Na Ouvidoria da EBC todas essas funções, em maior ou menor grau, integram as tarefas executadas por sua equipe. Nisso a participação do público é um complemento indispensável para captar eventuais erros cometidos na produção das reportagens e passar essas informações aos responsáveis para providenciar a correção. Mas, além das falhas pontuais onde o feedback do público contribui para melhorar a qualidade da informação, há demandas que apontam áreas onde a empresa pode melhorar o acesso do público usuário às informações que a empresa produz. Foram as observações dos usuários dos arquivos que sensibilizaram os responsáveis a introduzir modificações que facilitam a busca de matérias e foram as demandas dos leitores que levaram à criação de uma editoria de cultura na Agência Brasil. Em ambos os casos, a ouvidoria agiu para reforçar as iniciativas do público, enfocando esses temas nas suas colunas semanais.

Da mesma forma, as reclamações e as sugestões do público, mediadas pela ouvidoria, contribuíram para a ampliação e o aprofundamento da pauta jornalística. Para citar apenas dois exemplos, tanto na cobertura de implementação da Lei do Piso Salarial dos Professores quanto na extensão das fontes consultadas na cobertura de assuntos internacionais além das informações oriundas das agências de notícias dos países industriais, a participação do público foi um elemento essencial nas decisões adotadas pelos editores.

Portanto, o papel da Ouvidoria da EBC vai além de receber as manifestações dos cidadãos. Está prevista em suas competências a realização de uma análise crítica sobre o conteúdo produzido pelos veículos da EBC. É um trabalho de formação e de informação do público, utilizando como parâmetro a missão da empresa que é a de “criar e difundir conteúdos que contribuam para a formação crítica das pessoas”.
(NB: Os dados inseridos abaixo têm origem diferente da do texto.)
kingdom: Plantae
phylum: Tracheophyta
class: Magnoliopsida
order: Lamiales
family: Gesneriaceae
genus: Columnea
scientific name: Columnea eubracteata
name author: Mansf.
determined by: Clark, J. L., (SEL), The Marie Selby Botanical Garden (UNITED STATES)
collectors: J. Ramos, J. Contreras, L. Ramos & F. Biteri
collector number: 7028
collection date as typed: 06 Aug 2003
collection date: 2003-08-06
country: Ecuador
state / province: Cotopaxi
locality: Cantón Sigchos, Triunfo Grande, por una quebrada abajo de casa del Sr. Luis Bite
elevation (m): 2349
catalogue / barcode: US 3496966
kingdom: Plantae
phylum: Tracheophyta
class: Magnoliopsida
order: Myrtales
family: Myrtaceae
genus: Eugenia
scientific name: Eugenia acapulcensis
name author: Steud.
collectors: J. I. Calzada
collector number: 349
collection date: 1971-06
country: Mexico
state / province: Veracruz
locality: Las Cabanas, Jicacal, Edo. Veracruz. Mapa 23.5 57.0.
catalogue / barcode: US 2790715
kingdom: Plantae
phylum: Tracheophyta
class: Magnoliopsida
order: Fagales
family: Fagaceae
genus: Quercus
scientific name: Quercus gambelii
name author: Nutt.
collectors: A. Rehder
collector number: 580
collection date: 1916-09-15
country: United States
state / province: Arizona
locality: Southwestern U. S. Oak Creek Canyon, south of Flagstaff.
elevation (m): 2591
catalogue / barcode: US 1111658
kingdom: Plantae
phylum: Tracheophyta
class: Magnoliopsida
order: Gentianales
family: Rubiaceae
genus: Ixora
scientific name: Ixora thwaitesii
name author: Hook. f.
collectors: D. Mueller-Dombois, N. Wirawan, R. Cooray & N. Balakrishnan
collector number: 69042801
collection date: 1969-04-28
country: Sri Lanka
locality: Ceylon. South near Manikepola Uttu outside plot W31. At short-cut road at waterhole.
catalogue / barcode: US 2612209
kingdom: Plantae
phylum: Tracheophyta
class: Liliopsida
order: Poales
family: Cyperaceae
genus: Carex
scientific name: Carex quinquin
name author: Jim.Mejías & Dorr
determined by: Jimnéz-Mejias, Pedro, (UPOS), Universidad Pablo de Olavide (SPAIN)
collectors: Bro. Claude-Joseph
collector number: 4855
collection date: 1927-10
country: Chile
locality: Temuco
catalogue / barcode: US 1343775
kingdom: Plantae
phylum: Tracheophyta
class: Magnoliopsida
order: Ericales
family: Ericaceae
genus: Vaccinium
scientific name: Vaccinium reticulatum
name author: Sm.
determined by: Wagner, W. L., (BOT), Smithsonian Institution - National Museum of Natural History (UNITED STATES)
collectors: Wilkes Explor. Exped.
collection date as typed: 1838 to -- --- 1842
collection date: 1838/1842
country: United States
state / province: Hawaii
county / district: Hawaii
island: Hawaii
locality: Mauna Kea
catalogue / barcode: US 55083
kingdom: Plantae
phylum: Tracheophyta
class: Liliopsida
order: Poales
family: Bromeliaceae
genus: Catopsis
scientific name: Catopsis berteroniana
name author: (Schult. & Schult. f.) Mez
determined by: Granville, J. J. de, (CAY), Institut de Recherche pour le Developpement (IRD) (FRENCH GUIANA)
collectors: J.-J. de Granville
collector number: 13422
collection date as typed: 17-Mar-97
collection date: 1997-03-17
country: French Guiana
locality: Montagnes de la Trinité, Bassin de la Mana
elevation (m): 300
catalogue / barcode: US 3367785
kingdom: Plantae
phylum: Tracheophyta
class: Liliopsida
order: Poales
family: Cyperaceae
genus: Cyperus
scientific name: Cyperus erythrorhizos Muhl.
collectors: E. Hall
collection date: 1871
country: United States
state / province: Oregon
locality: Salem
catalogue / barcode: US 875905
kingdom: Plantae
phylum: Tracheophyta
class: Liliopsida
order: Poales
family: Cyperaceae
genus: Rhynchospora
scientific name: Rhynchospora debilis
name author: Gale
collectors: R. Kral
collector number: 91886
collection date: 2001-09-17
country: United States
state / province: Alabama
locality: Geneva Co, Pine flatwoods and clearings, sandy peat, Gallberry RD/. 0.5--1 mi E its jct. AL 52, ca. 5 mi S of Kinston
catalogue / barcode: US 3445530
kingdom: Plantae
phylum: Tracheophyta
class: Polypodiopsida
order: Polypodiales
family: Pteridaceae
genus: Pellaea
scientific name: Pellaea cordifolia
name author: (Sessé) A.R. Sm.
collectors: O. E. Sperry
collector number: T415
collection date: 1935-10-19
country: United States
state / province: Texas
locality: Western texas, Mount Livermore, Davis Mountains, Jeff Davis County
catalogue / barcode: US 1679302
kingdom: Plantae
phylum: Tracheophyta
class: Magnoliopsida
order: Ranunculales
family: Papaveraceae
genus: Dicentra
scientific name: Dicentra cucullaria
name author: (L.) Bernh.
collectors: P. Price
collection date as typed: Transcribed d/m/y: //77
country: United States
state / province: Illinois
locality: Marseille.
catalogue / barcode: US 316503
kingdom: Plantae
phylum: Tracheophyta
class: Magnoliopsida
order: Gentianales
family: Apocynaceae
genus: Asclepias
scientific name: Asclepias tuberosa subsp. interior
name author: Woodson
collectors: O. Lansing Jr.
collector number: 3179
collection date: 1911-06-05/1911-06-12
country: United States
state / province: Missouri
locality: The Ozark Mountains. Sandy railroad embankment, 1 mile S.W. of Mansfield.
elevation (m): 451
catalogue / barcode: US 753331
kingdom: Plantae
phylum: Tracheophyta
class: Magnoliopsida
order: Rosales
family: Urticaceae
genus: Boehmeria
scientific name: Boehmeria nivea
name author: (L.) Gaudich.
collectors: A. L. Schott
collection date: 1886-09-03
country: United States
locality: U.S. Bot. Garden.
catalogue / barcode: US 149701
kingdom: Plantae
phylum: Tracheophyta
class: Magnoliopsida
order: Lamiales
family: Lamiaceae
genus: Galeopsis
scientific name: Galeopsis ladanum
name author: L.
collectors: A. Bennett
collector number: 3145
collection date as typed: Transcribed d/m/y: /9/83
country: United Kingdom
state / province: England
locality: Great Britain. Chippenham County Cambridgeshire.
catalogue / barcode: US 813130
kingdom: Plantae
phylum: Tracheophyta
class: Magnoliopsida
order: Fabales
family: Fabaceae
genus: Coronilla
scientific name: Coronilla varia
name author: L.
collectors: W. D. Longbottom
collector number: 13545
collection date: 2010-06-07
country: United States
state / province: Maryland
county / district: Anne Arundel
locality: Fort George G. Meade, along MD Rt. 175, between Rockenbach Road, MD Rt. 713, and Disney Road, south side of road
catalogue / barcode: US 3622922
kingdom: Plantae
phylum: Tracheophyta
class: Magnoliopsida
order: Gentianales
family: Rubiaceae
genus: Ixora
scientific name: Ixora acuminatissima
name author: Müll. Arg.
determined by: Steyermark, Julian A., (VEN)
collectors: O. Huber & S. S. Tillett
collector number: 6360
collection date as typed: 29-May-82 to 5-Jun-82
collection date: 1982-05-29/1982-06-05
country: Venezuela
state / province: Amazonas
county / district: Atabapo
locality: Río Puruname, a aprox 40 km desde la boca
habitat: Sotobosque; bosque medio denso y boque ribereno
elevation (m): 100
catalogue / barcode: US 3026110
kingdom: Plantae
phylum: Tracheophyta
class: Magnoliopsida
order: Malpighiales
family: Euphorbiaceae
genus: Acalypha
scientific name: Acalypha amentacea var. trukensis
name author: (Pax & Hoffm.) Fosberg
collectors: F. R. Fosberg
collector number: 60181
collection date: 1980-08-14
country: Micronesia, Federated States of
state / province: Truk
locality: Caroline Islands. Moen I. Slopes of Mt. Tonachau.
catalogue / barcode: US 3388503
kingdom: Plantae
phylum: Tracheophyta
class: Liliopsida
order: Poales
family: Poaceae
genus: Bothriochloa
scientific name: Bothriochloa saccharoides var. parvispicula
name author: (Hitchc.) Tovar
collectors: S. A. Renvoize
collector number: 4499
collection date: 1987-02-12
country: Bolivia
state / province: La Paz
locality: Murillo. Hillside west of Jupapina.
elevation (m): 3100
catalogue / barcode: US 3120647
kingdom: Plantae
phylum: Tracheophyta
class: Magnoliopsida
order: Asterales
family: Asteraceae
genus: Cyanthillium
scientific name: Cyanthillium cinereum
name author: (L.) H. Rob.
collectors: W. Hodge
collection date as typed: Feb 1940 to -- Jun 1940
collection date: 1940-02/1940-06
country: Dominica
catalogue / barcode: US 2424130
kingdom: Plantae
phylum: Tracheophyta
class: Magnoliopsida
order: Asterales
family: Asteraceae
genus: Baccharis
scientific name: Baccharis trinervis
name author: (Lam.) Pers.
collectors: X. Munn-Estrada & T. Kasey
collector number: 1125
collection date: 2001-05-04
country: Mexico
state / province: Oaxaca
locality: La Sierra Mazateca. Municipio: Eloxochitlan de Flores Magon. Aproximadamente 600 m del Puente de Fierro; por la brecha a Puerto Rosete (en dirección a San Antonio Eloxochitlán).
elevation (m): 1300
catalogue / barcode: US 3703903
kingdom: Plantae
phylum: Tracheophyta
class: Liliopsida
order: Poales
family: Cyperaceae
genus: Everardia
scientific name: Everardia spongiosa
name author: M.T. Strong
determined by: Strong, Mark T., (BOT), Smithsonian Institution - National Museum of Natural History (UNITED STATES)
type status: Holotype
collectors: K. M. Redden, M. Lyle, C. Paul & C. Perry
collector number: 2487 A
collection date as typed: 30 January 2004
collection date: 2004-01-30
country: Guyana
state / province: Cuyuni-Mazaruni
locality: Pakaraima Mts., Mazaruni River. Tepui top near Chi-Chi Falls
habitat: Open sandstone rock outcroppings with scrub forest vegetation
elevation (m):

Além de dar voz ao cidadão e cuidar para que ela seja ouvida nas produções e redações, a ouvidoria também permite ao profissional da comunicação pública refletir sobre o que faz e como faz, avaliar o trabalho realizado e melhorar a comunicação com o seu público, sendo assim uma ferramenta importante para melhorar a qualidade dos serviços prestados e dos conteúdos produzidos.

A ouvidoria não tem nenhum poder coercitivo, ela conquista credibilidade por sua capacidade de mediar e solucionar os conflitos, fomentando uma cultura de atuação da sociedade no ambiente da comunicação pública. Recebemos as demandas, mediamos os conflitos, analisamos os benefícios acarretados ao trabalho da EBC por meio das contribuições recebidas e analisamos o serviço prestado, estimulando o exercício da cidadania e valorizando o próprio papel da sociedade.

Boa leitura

1 BERTRAND, C.J., O Arsenal da Democracia: Sistemas de Responsabilização da Mídia. Bauru: EDUSC, 2002, p.25, apud Paulino, F.O., 2009.
2 www.osce.org/serbia/24858
3 Mesquita, M, O Jornalismo em Análise – A Coluna do Provedor dos Leitores, Coimbra, Minerva, 1998, p. 37, apud Paulino, F.O., 2009.